Causes of Port Delays
According to the International Monetary fund (IMF), ocean freight accounts for more than 80% of the world’s trade. You can experience delays even if the ships arrive on schedule, but the loading and unloading take more time than anticipated. Some of the most common causes of port delays include:
Sub-optimal infrastructure capacity: The extent and sophistication of port infrastructure are critical for its smooth operation and ability to handle large freight volumes. Surprisingly, many ports do not have an adequate or technologically advanced infrastructure to handle the freight efficiently. The lack of machinery and equipment, in addition to labor, causes bottlenecks and resultant delays.
Container imbalance: If shippers use certain ports primarily as entry points, it can result in the container piling up and causing congestion. However, by using technically advanced software solution like cargo runner shippers can have more control, transparency, and visibility of cargo to improve productivity and customer satisfaction.
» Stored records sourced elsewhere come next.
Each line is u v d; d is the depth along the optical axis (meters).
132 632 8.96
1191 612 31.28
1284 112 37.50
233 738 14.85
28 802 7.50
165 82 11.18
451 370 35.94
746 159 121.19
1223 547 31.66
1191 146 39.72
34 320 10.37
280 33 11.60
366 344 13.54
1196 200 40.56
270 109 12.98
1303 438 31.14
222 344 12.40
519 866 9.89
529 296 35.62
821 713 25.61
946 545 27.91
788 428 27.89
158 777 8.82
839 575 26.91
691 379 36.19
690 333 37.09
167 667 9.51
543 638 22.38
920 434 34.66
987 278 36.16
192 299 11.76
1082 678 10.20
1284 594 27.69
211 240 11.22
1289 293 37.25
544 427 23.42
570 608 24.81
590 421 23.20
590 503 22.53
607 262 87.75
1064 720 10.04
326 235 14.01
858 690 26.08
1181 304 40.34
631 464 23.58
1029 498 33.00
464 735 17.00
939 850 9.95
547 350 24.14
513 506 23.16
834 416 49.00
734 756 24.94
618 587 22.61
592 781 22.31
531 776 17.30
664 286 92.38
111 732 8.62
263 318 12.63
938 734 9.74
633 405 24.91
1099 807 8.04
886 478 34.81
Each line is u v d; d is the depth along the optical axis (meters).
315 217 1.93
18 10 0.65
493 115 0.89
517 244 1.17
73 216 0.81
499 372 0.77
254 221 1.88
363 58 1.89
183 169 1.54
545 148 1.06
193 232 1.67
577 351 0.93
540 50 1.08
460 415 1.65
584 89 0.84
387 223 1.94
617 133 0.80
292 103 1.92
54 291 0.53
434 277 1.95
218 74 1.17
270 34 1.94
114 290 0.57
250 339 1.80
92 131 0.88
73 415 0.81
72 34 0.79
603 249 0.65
Unforeseen events: Ocean freight is fraught with several unpredictable events and circumstances. For example, the weather can be bad, there can be accidents, epidemics, or you could have political or industrial unrest. All these events can happen without notice and cause supply chain disruption and delays.
Customs clearance: Customs departments worldwide follow strict rules and regulations. The lack of proper shipping documents can hold up container clearance, causing delays and port congestion.
Lack of automation: Even though leading ports have recognized the benefits of automation, many ports still depend heavily on manual processes. The lack of advanced automated and digital freight handling and logistics solutions reduces operational efficiency and causes delays.
Labor shortage: Ports need a lot of labor to handle the many manual tasks. In many ports, consignments get habitually delayed due to the shortage of warehouse workers, dock workers, and truckers.
Effect of Port Delays
Port delays have multiple impacts. Manufacturing of products gets delayed if raw materials and components don’t arrive on time, and sales can slow down if the finished goods can’t reach the markets. Delays mean more inventories stockpiled, seriously affecting the cash flows. The risk of damage to cargo, especially perishable goods like drugs and food, increases the longer they take to arrive at their destinations. Port delays increase the consumption of fossil fuels that power ships and port machinery releasing more greenhouse gases and pollution. Moreover, shippers have to pay detention charges and demurrage unnecessarily.
While it is easy to understand the causes and effects of port delays, there is very little shippers can do. However, they can avoid delays by avoiding congested ports, redistributing cargo among several vessels to increase the chances of at least part of the cargo not getting delayed, and leveraging automation and digital technologies like real-time container tracking.